> [SUPPLIED PASSAGE]

As a lifelong Leeds fan, I am pleased that the club has publicly condemned this sexist abuse, saying that “Everyone at our club respects Karen greatly for all she has achieved in the game, as well as her work in the media and the charity work she undertakes.”
However, the club could have done this in the first instance, instead of first publishing a tweet mocking her, which foreseeably amplified the abuse. The club’s tweet was not itself sexist, and the club has also mocked male pundits. But it was still a mistake.
Men and women discussing football should be treated the same. But the reality is that they are not. Former Leeds and Chelsea striker Jimmy Floyd Hasselbaink was also there and he agreed with Karen, saying ‘Yes, spot on.’ Yet he was not subject to the same abuse.

> [AVAILABLE DATA]
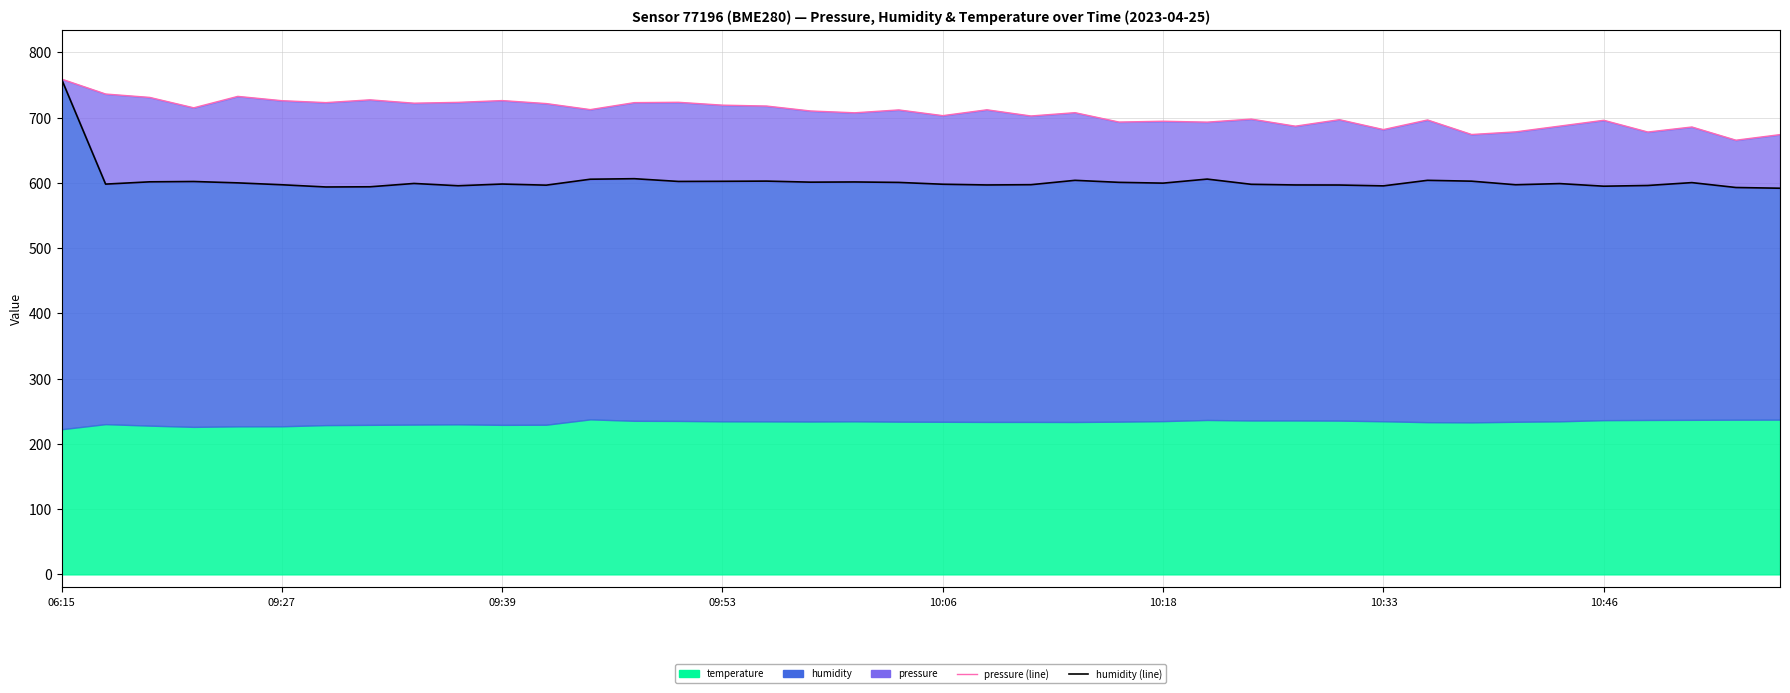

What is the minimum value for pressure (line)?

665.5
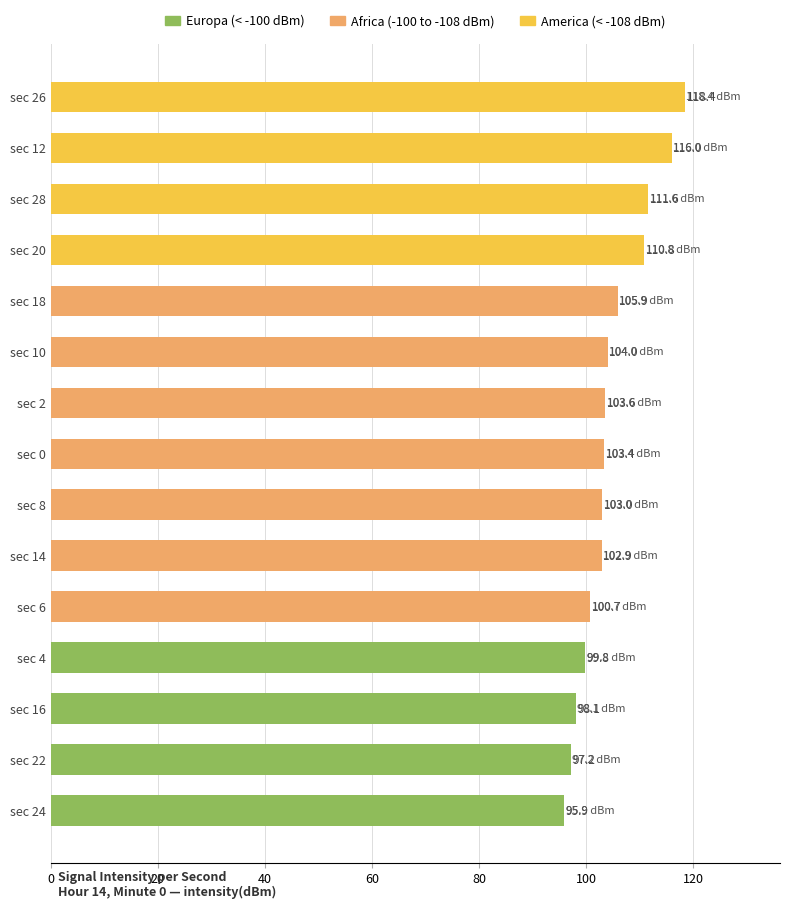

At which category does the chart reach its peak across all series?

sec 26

> [ASSIGNED TASK] Resume the passage about the sexist abuse aimed at Karen, starting right after its last sentence.

> [TASK RESULT]
Karen Carney is on public record about her battles with depression, and she raises money for mental health charities. Leeds United also engages in community and charity activities, and the official Leeds Twitter account consistently highlights that great work.
It is fine for a football club to playfully use an official Twitter account to engage in football banter. But when doing so, a club with 600,000 followers has greater responsibilities than a random Twitter user.
In this instance, the club could have chosen to also challenge the minority of Leeds fans who were engaging in sexist abuse. Or it could have jointly mocked both Karen Carney and Jimmy Floyd Hasselbaink who agreed with her.